Work required:
The output should be all lines of the entries below in which the word "Pyro" occurs.
⟨
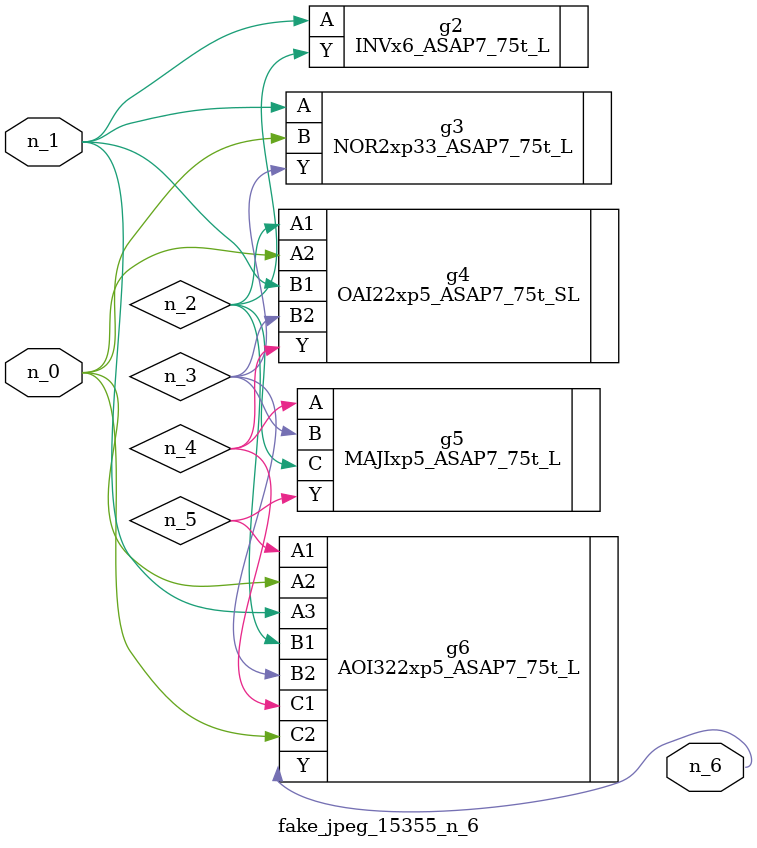
<source format=v>
module fake_jpeg_15355_n_6 (n_0, n_1, n_6);

input n_0;
input n_1;

output n_6;

wire n_3;
wire n_2;
wire n_4;
wire n_5;

INVx6_ASAP7_75t_L g2 ( 
.A(n_1),
.Y(n_2)
);

NOR2xp33_ASAP7_75t_L g3 ( 
.A(n_1),
.B(n_0),
.Y(n_3)
);

OAI22xp5_ASAP7_75t_SL g4 ( 
.A1(n_2),
.A2(n_0),
.B1(n_1),
.B2(n_3),
.Y(n_4)
);

MAJIxp5_ASAP7_75t_L g5 ( 
.A(n_4),
.B(n_3),
.C(n_2),
.Y(n_5)
);

AOI322xp5_ASAP7_75t_L g6 ( 
.A1(n_5),
.A2(n_0),
.A3(n_1),
.B1(n_2),
.B2(n_3),
.C1(n_4),
.C2(n_0),
.Y(n_6)
);


endmodule
</source>
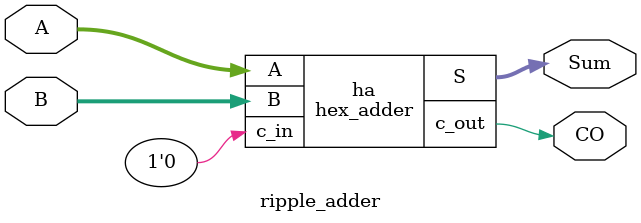
<source format=sv>
module full_adder(input x, y, z,
						output s, c);
	assign s = x^y^z;
	assign c = (x&y)|(y&z)|(x&z);

endmodule

module quad_adder(input [3:0] A,B,
						input c_in,
						output [3:0] S,
						output c_out);
	logic c1, c2, c3;
	full_adder FA1(.x(A[0]),.y(B[0]),.z(c_in), .s(S[0]), .c(c1));
	full_adder FA2(.x(A[1]),.y(B[1]),.z(c1), .s(S[1]), .c(c2));
	full_adder FA3(.x(A[2]),.y(B[2]),.z(c2), .s(S[2]), .c(c3));
	full_adder FA4(.x(A[3]),.y(B[3]),.z(c3), .s(S[3]), .c(c_out));
	
endmodule

module hex_adder(input [15:0] A,B,
						input c_in,
						output [15:0] S,
						output c_out);
	logic c1, c2, c3;
	quad_adder QA_4_1(.A(A[3:0]),.B(B[3:0]),.c_in(c_in), .S(S[3:0]), .c_out(c1));
	quad_adder QA_4_2(.A(A[7:4]),.B(B[7:4]),.c_in(c1), .S(S[7:4]), .c_out(c2));
	quad_adder QA_4_3(.A(A[11:8]),.B(B[11:8]),.c_in(c2), .S(S[11:8]), .c_out(c3));
	quad_adder QA_4_4(.A(A[15:12]),.B(B[15:12]),.c_in(c3), .S(S[15:12]), .c_out(c_out));
	
endmodule

module ripple_adder
(
    input   logic[15:0]     A,
    input   logic[15:0]     B,
    output  logic[15:0]     Sum,
    output  logic           CO
);

    /* TODO
     *
     * Insert code here to implement a ripple adder.
     * Your code should be completly combinational (don't use always_ff or always_latch).
     * Feel free to create sub-modules or other files. */
	 hex_adder ha(.A(A),.B(B),.S(Sum),.c_out(CO),.c_in(1'b0));

     
endmodule

</source>
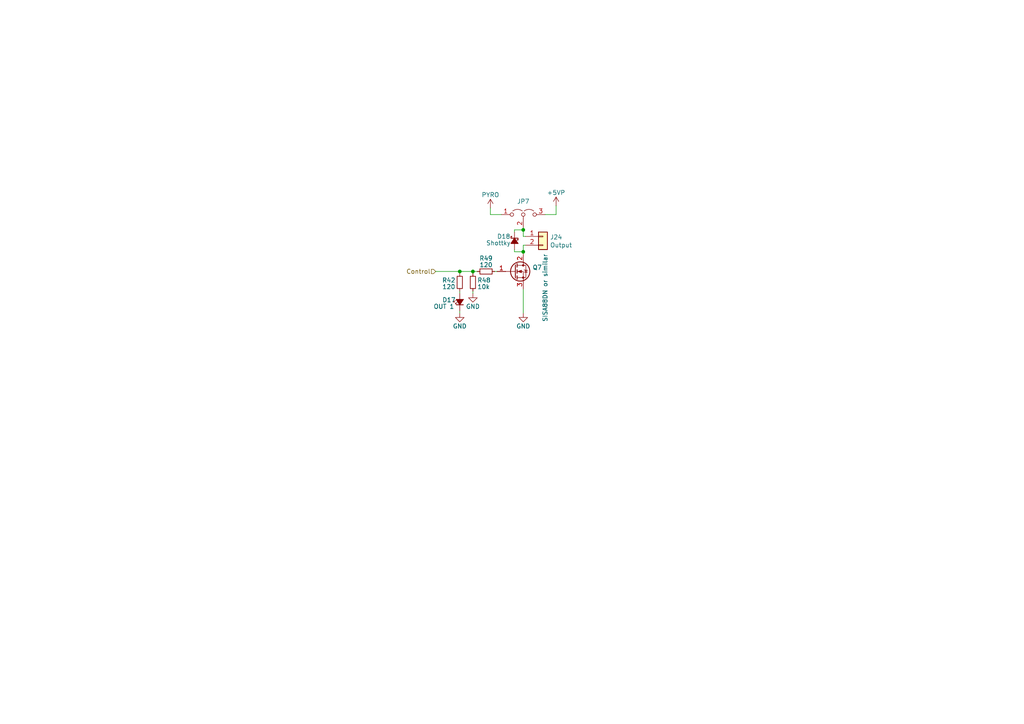
<source format=kicad_sch>
(kicad_sch (version 20211123) (generator eeschema)

  (uuid 057e0b47-3297-4797-8a4a-e131be78be2e)

  (paper "A4")

  

  (junction (at 137.16 78.74) (diameter 0) (color 0 0 0 0)
    (uuid 1c861701-4472-451d-b9bf-2b4693db74ef)
  )
  (junction (at 133.35 78.74) (diameter 0) (color 0 0 0 0)
    (uuid 2cefb227-2d71-43fe-96c5-72cb8a3bc98b)
  )
  (junction (at 151.765 66.675) (diameter 0) (color 0 0 0 0)
    (uuid 4c867b9d-75d0-46ac-b042-c0020415104f)
  )
  (junction (at 151.765 73.025) (diameter 0) (color 0 0 0 0)
    (uuid 8ebb9d8e-9f6f-440a-adce-d6d460e6f520)
  )

  (wire (pts (xy 151.765 83.82) (xy 151.765 90.805))
    (stroke (width 0) (type default) (color 0 0 0 0))
    (uuid 06da41f2-9646-497d-98d3-09a5b4731b41)
  )
  (wire (pts (xy 149.225 73.025) (xy 151.765 73.025))
    (stroke (width 0) (type default) (color 0 0 0 0))
    (uuid 07f34b7d-8bbb-437d-82d1-b8c9ee1ad67f)
  )
  (wire (pts (xy 133.35 78.74) (xy 137.16 78.74))
    (stroke (width 0) (type default) (color 0 0 0 0))
    (uuid 083ada55-7caf-4917-9d68-695b92a34f1d)
  )
  (wire (pts (xy 151.765 66.04) (xy 151.765 66.675))
    (stroke (width 0) (type default) (color 0 0 0 0))
    (uuid 1278e194-67ab-4e15-825b-fc08e4b5c5bf)
  )
  (wire (pts (xy 143.51 78.74) (xy 144.145 78.74))
    (stroke (width 0) (type default) (color 0 0 0 0))
    (uuid 2a79afc9-dfb7-4b70-b725-2071135fb4e9)
  )
  (wire (pts (xy 151.765 71.12) (xy 152.4 71.12))
    (stroke (width 0) (type default) (color 0 0 0 0))
    (uuid 31475b6a-6183-45e8-92d5-9bf19d8486d6)
  )
  (wire (pts (xy 149.225 72.39) (xy 149.225 73.025))
    (stroke (width 0) (type default) (color 0 0 0 0))
    (uuid 3cf6356e-0419-444e-99b9-6dbd07125e36)
  )
  (wire (pts (xy 149.225 67.31) (xy 149.225 66.675))
    (stroke (width 0) (type default) (color 0 0 0 0))
    (uuid 5b7b754d-cb44-46a9-9e55-55a2f3a7d253)
  )
  (wire (pts (xy 161.29 62.23) (xy 161.29 59.69))
    (stroke (width 0) (type default) (color 0 0 0 0))
    (uuid 5ff8d484-2448-4cce-8804-34ee8985ac37)
  )
  (wire (pts (xy 151.765 66.675) (xy 151.765 68.58))
    (stroke (width 0) (type default) (color 0 0 0 0))
    (uuid 68ca9112-bc48-44e5-8829-a3dc4e693efb)
  )
  (wire (pts (xy 126.365 78.74) (xy 133.35 78.74))
    (stroke (width 0) (type default) (color 0 0 0 0))
    (uuid 707623aa-76ac-49d2-a29d-1815365fdfcb)
  )
  (wire (pts (xy 133.35 84.455) (xy 133.35 85.09))
    (stroke (width 0) (type default) (color 0 0 0 0))
    (uuid 7b374698-aa24-4bc0-a2e4-fbec4009c4fb)
  )
  (wire (pts (xy 145.415 62.23) (xy 142.24 62.23))
    (stroke (width 0) (type default) (color 0 0 0 0))
    (uuid 7b49c549-3ad8-4f08-8739-aaf39a8967d0)
  )
  (wire (pts (xy 137.16 78.74) (xy 138.43 78.74))
    (stroke (width 0) (type default) (color 0 0 0 0))
    (uuid 7d8876dd-7f33-47b7-82a3-9760b05ccafa)
  )
  (wire (pts (xy 133.35 90.805) (xy 133.35 90.17))
    (stroke (width 0) (type default) (color 0 0 0 0))
    (uuid 82b64484-a6b9-4e9d-9fe6-ce1faf203f1e)
  )
  (wire (pts (xy 137.16 85.09) (xy 137.16 84.455))
    (stroke (width 0) (type default) (color 0 0 0 0))
    (uuid 89abb359-0dbe-4b33-a33f-ba17bb23ca34)
  )
  (wire (pts (xy 151.765 71.12) (xy 151.765 73.025))
    (stroke (width 0) (type default) (color 0 0 0 0))
    (uuid 90895916-7d71-47fd-a4ae-61d42956b64d)
  )
  (wire (pts (xy 137.16 79.375) (xy 137.16 78.74))
    (stroke (width 0) (type default) (color 0 0 0 0))
    (uuid b000bf4a-1498-4876-92aa-40fddcb81ccd)
  )
  (wire (pts (xy 151.765 73.025) (xy 151.765 73.66))
    (stroke (width 0) (type default) (color 0 0 0 0))
    (uuid b187ee4b-1958-4ffa-8285-c1c8e351427d)
  )
  (wire (pts (xy 133.35 79.375) (xy 133.35 78.74))
    (stroke (width 0) (type default) (color 0 0 0 0))
    (uuid b2946203-82a5-4ac3-a2e4-8bba8daba2ac)
  )
  (wire (pts (xy 142.24 62.23) (xy 142.24 60.325))
    (stroke (width 0) (type default) (color 0 0 0 0))
    (uuid c041f921-9041-49c1-9b65-0a2b21815fdb)
  )
  (wire (pts (xy 158.115 62.23) (xy 161.29 62.23))
    (stroke (width 0) (type default) (color 0 0 0 0))
    (uuid c7a9e3e2-2f09-4810-9b63-25f9ab4f6b8a)
  )
  (wire (pts (xy 151.765 68.58) (xy 152.4 68.58))
    (stroke (width 0) (type default) (color 0 0 0 0))
    (uuid d58fa2ba-169a-4e99-ae9a-e608ba732939)
  )
  (wire (pts (xy 149.225 66.675) (xy 151.765 66.675))
    (stroke (width 0) (type default) (color 0 0 0 0))
    (uuid d59b264e-750f-45e9-98ca-a13c04828a6e)
  )

  (hierarchical_label "Control" (shape input) (at 126.365 78.74 180)
    (effects (font (size 1.27 1.27)) (justify right))
    (uuid caa295a7-1ad1-44a6-a271-4a90c389ed6e)
  )

  (symbol (lib_id "power:GND") (at 151.765 90.805 0)
    (in_bom yes) (on_board yes)
    (uuid 018e8b17-1212-4701-a45e-3f454bf5cd20)
    (property "Reference" "#PWR0107" (id 0) (at 151.765 97.155 0)
      (effects (font (size 1.27 1.27)) hide)
    )
    (property "Value" "GND" (id 1) (at 151.765 94.615 0))
    (property "Footprint" "" (id 2) (at 151.765 90.805 0)
      (effects (font (size 1.27 1.27)) hide)
    )
    (property "Datasheet" "" (id 3) (at 151.765 90.805 0)
      (effects (font (size 1.27 1.27)) hide)
    )
    (pin "1" (uuid d094aeaf-c1e9-4bb0-8fe3-5c23b8fbad91))
  )

  (symbol (lib_id "Jumper:Jumper_3_Open") (at 151.765 62.23 0)
    (in_bom yes) (on_board yes) (fields_autoplaced)
    (uuid 01f2fafd-e6f3-46fb-af95-053ab9d07d86)
    (property "Reference" "JP7" (id 0) (at 151.765 58.42 0))
    (property "Value" "Jumper_3_Open" (id 1) (at 151.765 58.42 0)
      (effects (font (size 1.27 1.27)) hide)
    )
    (property "Footprint" "Jumper:SolderJumper-3_P1.3mm_Open_RoundedPad1.0x1.5mm" (id 2) (at 151.765 62.23 0)
      (effects (font (size 1.27 1.27)) hide)
    )
    (property "Datasheet" "~" (id 3) (at 151.765 62.23 0)
      (effects (font (size 1.27 1.27)) hide)
    )
    (pin "1" (uuid 0e6546f0-f0c0-46e8-a9b4-fa21085bd18d))
    (pin "2" (uuid c06bfd9c-c0a7-4ec1-bb50-478c6fb2d8ba))
    (pin "3" (uuid 17c5516b-decc-4553-b1b4-033f1eccbaeb))
  )

  (symbol (lib_id "Device:Q_NMOS_GDS") (at 149.225 78.74 0)
    (in_bom yes) (on_board yes)
    (uuid 109516b1-2b6e-487f-b50d-6f6cc76267a6)
    (property "Reference" "Q7" (id 0) (at 154.432 77.5716 0)
      (effects (font (size 1.27 1.27)) (justify left))
    )
    (property "Value" "SISA88DN or similar" (id 1) (at 158.115 93.345 90)
      (effects (font (size 1.27 1.27)) (justify left))
    )
    (property "Footprint" "TXV_Library_Footprints:PowerPAK_1212-8" (id 2) (at 154.305 76.2 0)
      (effects (font (size 1.27 1.27)) hide)
    )
    (property "Datasheet" "~" (id 3) (at 149.225 78.74 0)
      (effects (font (size 1.27 1.27)) hide)
    )
    (pin "1" (uuid efad5999-6b02-42ce-bc33-c7a2a061b235))
    (pin "2" (uuid ec89f3eb-d1a6-479c-ba0a-748d4722af73))
    (pin "3" (uuid 9e73baba-677a-40cb-983d-5183866ffd0d))
  )

  (symbol (lib_id "Device:D_Schottky_Small_Filled") (at 149.225 69.85 90) (mirror x)
    (in_bom yes) (on_board yes)
    (uuid 30766d6d-ba53-4c92-9680-19594aea4ac3)
    (property "Reference" "D18" (id 0) (at 144.145 68.58 90)
      (effects (font (size 1.27 1.27)) (justify right))
    )
    (property "Value" "Shottky" (id 1) (at 140.97 70.485 90)
      (effects (font (size 1.27 1.27)) (justify right))
    )
    (property "Footprint" "Diode_SMD:D_SOD-123F" (id 2) (at 149.225 69.85 90)
      (effects (font (size 1.27 1.27)) hide)
    )
    (property "Datasheet" "~" (id 3) (at 149.225 69.85 90)
      (effects (font (size 1.27 1.27)) hide)
    )
    (pin "1" (uuid bd7df301-b801-42fb-adf3-d4b910cd8876))
    (pin "2" (uuid 4503aa09-a210-4e9d-a266-ced27ed7aa0f))
  )

  (symbol (lib_id "Device:R_Small") (at 133.35 81.915 0)
    (in_bom yes) (on_board yes)
    (uuid 46dbc598-ea92-4147-b642-cefe4b6f208c)
    (property "Reference" "R42" (id 0) (at 130.175 81.28 0))
    (property "Value" "120" (id 1) (at 130.175 83.185 0))
    (property "Footprint" "Resistor_SMD:R_0603_1608Metric" (id 2) (at 133.35 81.915 0)
      (effects (font (size 1.27 1.27)) hide)
    )
    (property "Datasheet" "~" (id 3) (at 133.35 81.915 0)
      (effects (font (size 1.27 1.27)) hide)
    )
    (pin "1" (uuid a1436d1a-7252-4231-b8d2-80a1a6105f50))
    (pin "2" (uuid 6d5a084b-9e62-47b3-8726-cd14dbfec500))
  )

  (symbol (lib_id "Connector_Generic:Conn_01x02") (at 157.48 68.58 0)
    (in_bom yes) (on_board yes)
    (uuid 47fca7f9-bbb9-4a56-8f07-33be496b606e)
    (property "Reference" "J24" (id 0) (at 159.512 68.7832 0)
      (effects (font (size 1.27 1.27)) (justify left))
    )
    (property "Value" "Output" (id 1) (at 159.512 71.0946 0)
      (effects (font (size 1.27 1.27)) (justify left))
    )
    (property "Footprint" "TXV_Library_Footprints:Molex_Nano-Fit_105309-xx02_1x02_P2.50mm_Vertical" (id 2) (at 157.48 68.58 0)
      (effects (font (size 1.27 1.27)) hide)
    )
    (property "Datasheet" "~" (id 3) (at 157.48 68.58 0)
      (effects (font (size 1.27 1.27)) hide)
    )
    (property "Male Mate" "" (id 4) (at 157.48 68.58 0)
      (effects (font (size 1.27 1.27)) hide)
    )
    (property "Mate Datasheet" "" (id 5) (at 157.48 68.58 0)
      (effects (font (size 1.27 1.27)) hide)
    )
    (pin "1" (uuid 0962e040-6717-45e8-abad-3b6b61ff3760))
    (pin "2" (uuid 8f741b68-9eec-458b-bf11-1077c54375e0))
  )

  (symbol (lib_id "power:GND") (at 133.35 90.805 0)
    (in_bom yes) (on_board yes)
    (uuid 58ccfe01-d0ae-48c4-a6dd-c8b3bd2717db)
    (property "Reference" "#PWR099" (id 0) (at 133.35 97.155 0)
      (effects (font (size 1.27 1.27)) hide)
    )
    (property "Value" "GND" (id 1) (at 133.35 94.615 0))
    (property "Footprint" "" (id 2) (at 133.35 90.805 0)
      (effects (font (size 1.27 1.27)) hide)
    )
    (property "Datasheet" "" (id 3) (at 133.35 90.805 0)
      (effects (font (size 1.27 1.27)) hide)
    )
    (pin "1" (uuid 806ceda7-3d55-4109-9488-4ebbb87a319f))
  )

  (symbol (lib_id "Device:R_Small") (at 137.16 81.915 180)
    (in_bom yes) (on_board yes)
    (uuid 8c5bdd5e-dc6d-4fda-bf53-a9cebe848bd8)
    (property "Reference" "R48" (id 0) (at 138.43 81.28 0)
      (effects (font (size 1.27 1.27)) (justify right))
    )
    (property "Value" "10k" (id 1) (at 138.43 83.185 0)
      (effects (font (size 1.27 1.27)) (justify right))
    )
    (property "Footprint" "Resistor_SMD:R_0603_1608Metric" (id 2) (at 137.16 81.915 0)
      (effects (font (size 1.27 1.27)) hide)
    )
    (property "Datasheet" "~" (id 3) (at 137.16 81.915 0)
      (effects (font (size 1.27 1.27)) hide)
    )
    (pin "1" (uuid fe852514-97b6-49f2-afb5-d90588b50a04))
    (pin "2" (uuid e67bdcb7-79cb-4b40-90fa-05add08ed5b8))
  )

  (symbol (lib_id "power:GND") (at 137.16 85.09 0)
    (in_bom yes) (on_board yes)
    (uuid a1446f4d-1691-4ec2-b2f6-4ea14a9b61a8)
    (property "Reference" "#PWR0100" (id 0) (at 137.16 91.44 0)
      (effects (font (size 1.27 1.27)) hide)
    )
    (property "Value" "GND" (id 1) (at 137.16 88.9 0))
    (property "Footprint" "" (id 2) (at 137.16 85.09 0)
      (effects (font (size 1.27 1.27)) hide)
    )
    (property "Datasheet" "" (id 3) (at 137.16 85.09 0)
      (effects (font (size 1.27 1.27)) hide)
    )
    (pin "1" (uuid ba484a26-911f-40f7-983b-bfb185b157a0))
  )

  (symbol (lib_id "Device:LED_Small_Filled") (at 133.35 87.63 90)
    (in_bom yes) (on_board yes)
    (uuid a9dbf8f2-8299-48e3-90b8-e5be59298f97)
    (property "Reference" "D17" (id 0) (at 128.27 86.995 90)
      (effects (font (size 1.27 1.27)) (justify right))
    )
    (property "Value" "OUT 1" (id 1) (at 125.73 88.9 90)
      (effects (font (size 1.27 1.27)) (justify right))
    )
    (property "Footprint" "LED_SMD:LED_0603_1608Metric" (id 2) (at 133.35 87.63 90)
      (effects (font (size 1.27 1.27)) hide)
    )
    (property "Datasheet" "~" (id 3) (at 133.35 87.63 90)
      (effects (font (size 1.27 1.27)) hide)
    )
    (pin "1" (uuid ed0dc842-8843-41ad-8c1b-7fc55f1cc226))
    (pin "2" (uuid 4266c5b8-b5d5-4d06-9ae7-b8cc0c22a7f5))
  )

  (symbol (lib_id "power:+5VP") (at 161.29 59.69 0)
    (in_bom yes) (on_board yes)
    (uuid bbfbe676-be0d-4230-af57-bc0a66cbcf49)
    (property "Reference" "#PWR0108" (id 0) (at 161.29 63.5 0)
      (effects (font (size 1.27 1.27)) hide)
    )
    (property "Value" "+5VP" (id 1) (at 161.29 55.88 0))
    (property "Footprint" "" (id 2) (at 161.29 59.69 0)
      (effects (font (size 1.27 1.27)) hide)
    )
    (property "Datasheet" "" (id 3) (at 161.29 59.69 0)
      (effects (font (size 1.27 1.27)) hide)
    )
    (pin "1" (uuid b3c8ba3e-82b1-42c7-8248-94d12ff4a4e8))
  )

  (symbol (lib_id "Device:R_Small") (at 140.97 78.74 90)
    (in_bom yes) (on_board yes)
    (uuid c55bd578-a7b6-44fe-ac53-810b7b120f47)
    (property "Reference" "R49" (id 0) (at 140.97 74.93 90))
    (property "Value" "120" (id 1) (at 140.97 76.835 90))
    (property "Footprint" "Resistor_SMD:R_0603_1608Metric" (id 2) (at 140.97 78.74 0)
      (effects (font (size 1.27 1.27)) hide)
    )
    (property "Datasheet" "~" (id 3) (at 140.97 78.74 0)
      (effects (font (size 1.27 1.27)) hide)
    )
    (pin "1" (uuid ec992c3d-31d2-42c2-82a9-c4e25ec20b38))
    (pin "2" (uuid 77d1b517-5834-4d20-a18b-35d48c95b40a))
  )

  (symbol (lib_id "TXV_Library_Symbols:Pyro") (at 142.24 60.325 0)
    (in_bom yes) (on_board yes)
    (uuid ec24a6b2-bfed-4259-969f-11ffe8166dd2)
    (property "Reference" "#PWR0106" (id 0) (at 142.24 64.135 0)
      (effects (font (size 1.27 1.27)) hide)
    )
    (property "Value" "Pyro" (id 1) (at 142.24 56.515 0))
    (property "Footprint" "" (id 2) (at 142.24 60.325 0)
      (effects (font (size 1.27 1.27)) hide)
    )
    (property "Datasheet" "" (id 3) (at 142.24 60.325 0)
      (effects (font (size 1.27 1.27)) hide)
    )
    (pin "1" (uuid ae825b2c-78ce-443d-a0fc-fccd7f82fbc3))
  )
)

</source>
⟩
Solution for this problem:
  (symbol (lib_id "TXV_Library_Symbols:Pyro") (at 142.24 60.325 0)
    (property "Value" "Pyro" (id 1) (at 142.24 56.515 0))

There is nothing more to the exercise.